## Exercise details
Report every line from the following entries that contains the string "this".

Stored records
-.-.-

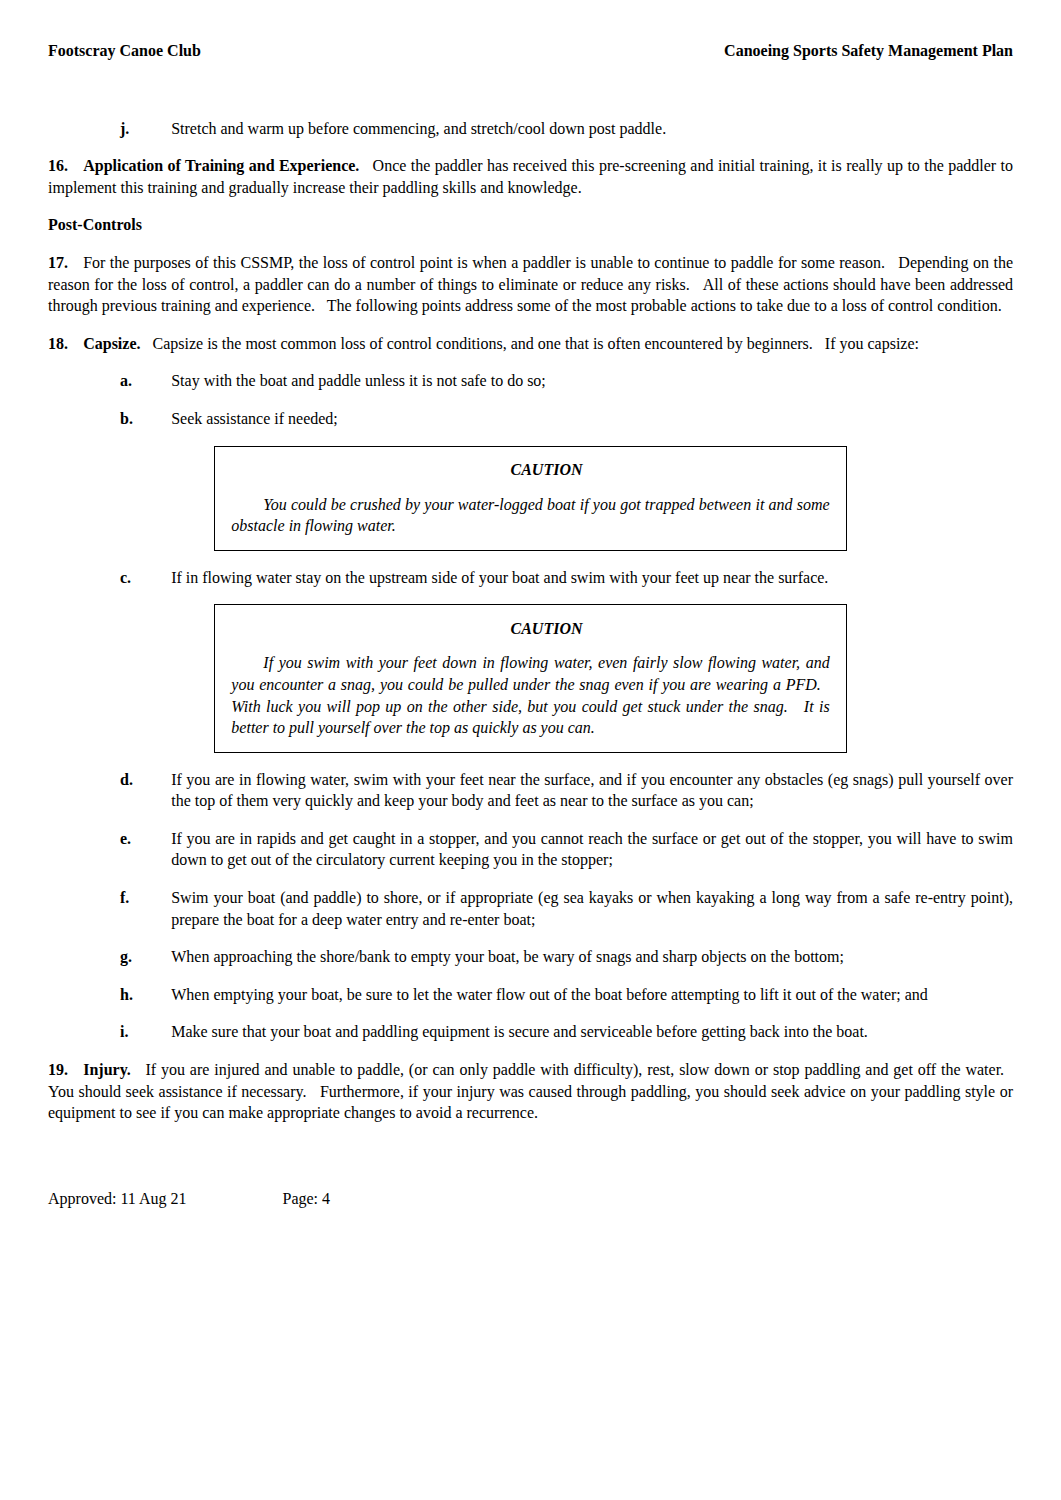Footscray Canoe Club
Canoeing Sports Safety Management Plan
j.
Stretch and warm up before commencing, and stretch/cool down post paddle.
16. Application of Training and Experience. Once the paddler has received this pre-screening and initial training, it is really up to the paddler to implement this training and gradually increase their paddling skills and knowledge.
Post-Controls
17. For the purposes of this CSSMP, the loss of control point is when a paddler is unable to continue to paddle for some reason. Depending on the reason for the loss of control, a paddler can do a number of things to eliminate or reduce any risks. All of these actions should have been addressed through previous training and experience. The following points address some of the most probable actions to take due to a loss of control condition.
18. Capsize. Capsize is the most common loss of control conditions, and one that is often encountered by beginners. If you capsize:
a.
Stay with the boat and paddle unless it is not safe to do so;
b.
Seek assistance if needed;
CAUTION
You could be crushed by your water-logged boat if you got trapped between it and some obstacle in flowing water.
c.
If in flowing water stay on the upstream side of your boat and swim with your feet up near the surface.
CAUTION
If you swim with your feet down in flowing water, even fairly slow flowing water, and you encounter a snag, you could be pulled under the snag even if you are wearing a PFD. With luck you will pop up on the other side, but you could get stuck under the snag. It is better to pull yourself over the top as quickly as you can.
d.
If you are in flowing water, swim with your feet near the surface, and if you encounter any obstacles (eg snags) pull yourself over the top of them very quickly and keep your body and feet as near to the surface as you can;
e.
If you are in rapids and get caught in a stopper, and you cannot reach the surface or get out of the stopper, you will have to swim down to get out of the circulatory current keeping you in the stopper;
f.
Swim your boat (and paddle) to shore, or if appropriate (eg sea kayaks or when kayaking a long way from a safe re-entry point), prepare the boat for a deep water entry and re-enter boat;
g.
When approaching the shore/bank to empty your boat, be wary of snags and sharp objects on the bottom;
h.
When emptying your boat, be sure to let the water flow out of the boat before attempting to lift it out of the water; and
i.
Make sure that your boat and paddling equipment is secure and serviceable before getting back into the boat.
19. Injury. If you are injured and unable to paddle, (or can only paddle with difficulty), rest, slow down or stop paddling and get off the water. You should seek assistance if necessary. Furthermore, if your injury was caused through paddling, you should seek advice on your paddling style or equipment to see if you can make appropriate changes to avoid a recurrence.
Approved: 11 Aug 21
Page: 4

-.-.-

## Task result
16. Application of Training and Experience. Once the paddler has received this pre-screening and initial training, it is really up to the paddler to implement this training and gradually increase their paddling skills and knowledge.
17. For the purposes of this CSSMP, the loss of control point is when a paddler is unable to continue to paddle for some reason. Depending on the reason for the loss of control, a paddler can do a number of things to eliminate or reduce any risks. All of these actions should have been addressed through previous training and experience. The following points address some of the most probable actions to take due to a loss of control condition.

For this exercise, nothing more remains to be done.